Not all of these challenges will be or should be addressed in the coming Fiscal Budget. Some will require amendments to tax law and greater oversight.
At the last election Labour said that its plans, which did not signal income or business tax changes, had been costed and found to tally up. Opposition Members of Parliament claim Labour cannot possibly afford their plans for New Zealand without substantial tax increases. Some go so far as to suggest that by cancelling planned tax cuts, the Government has in effect announced a tax increase, something Labour denies.
My own concerns are that Labour, in ruling out business and income tax changes, has left itself open to a budgetary blow out. This would lend credibility to the likes of former Treasurer Steven Joyce’s claim of a budgetary black hole, and Labour being amateurish in budget setting.
However there have been a number of pleasing announcements that suggest to me that a degree of control has been exerted. One of those announcements is that there will be a royalty on the use of water for commercial and irrigation purposes.

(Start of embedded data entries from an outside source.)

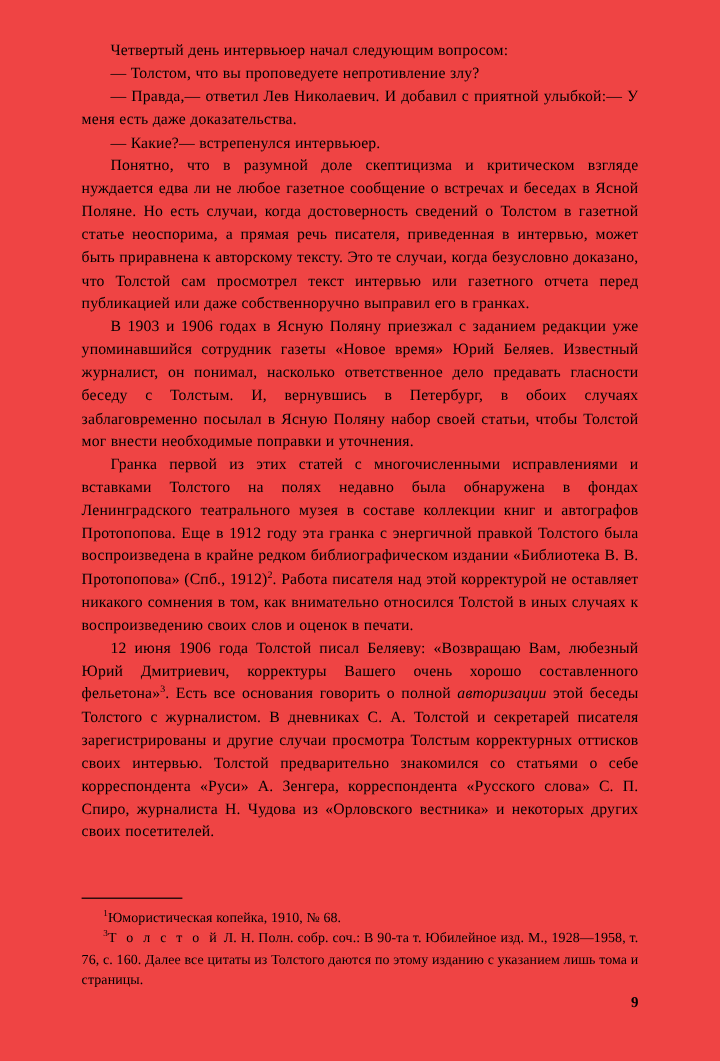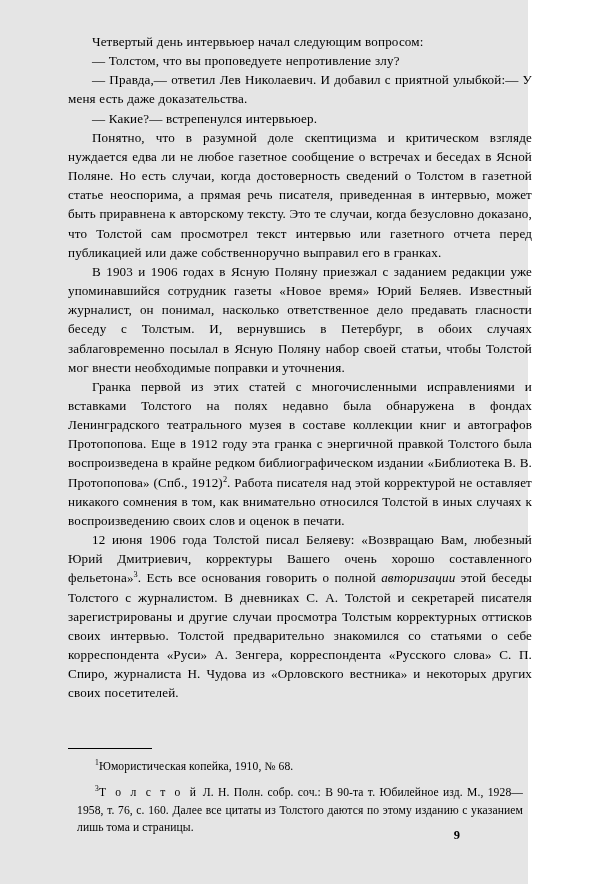--- a/index.html
+++ b/index.html
@@ -12,23 +12,23 @@
     height: 884px;
     position: relative;
     overflow: hidden;
     font-family: "Liberation Serif", "DejaVu Serif", serif;
     color: #000000;
   }
 
   .page {
     position: absolute;
     left: 0; top: 0;
-    width: 528px;
+    width: 600px;
     height: 884px;
-    background: #e5e5e5;
+    background: #ef4444;
   }
 
   .text-block {
     position: absolute;
     left: 68px;
     top: 32px;
     width: 464px;
   }
 
   p.para {
@@ -66,21 +66,21 @@
   }
 
   .fn-rule {
     width: 84px;
     height: 1px;
     background: #000;
     margin: 0 0 7px 0;
   }
 
   p.fnote {
-    margin: 9px;
+    margin: 0;
     text-align: justify;
     font-size: 11.6px;
     line-height: 17.4px;
     letter-spacing: 0.1px;
     text-indent: 18px;
   }
 
   p.fnote sup {
     font-size: 7.6px;
     vertical-align: super;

Another is the introduction of a tourism infrastructure fund. It will take the shape of a N.Z$25 levy placed on non citizens and residents visiting New Zealand. In past articles I have called for a levy to be placed on such visitors, as it is a useful user pays scheme that reduces the pressure on Regional, District and City Councils, whose rates are already subject to considerable pressure.
Of course, all of this said, Labour have yet to actually introduce a Fiscal Budget simply because it is not time. The Fiscal Budget for as far back as I can remember has always happened in May. I accept therefore that it is a work in progress and one not to be judged until the Treasurer Grant Robertson presents his first Budget on 17 May 2018.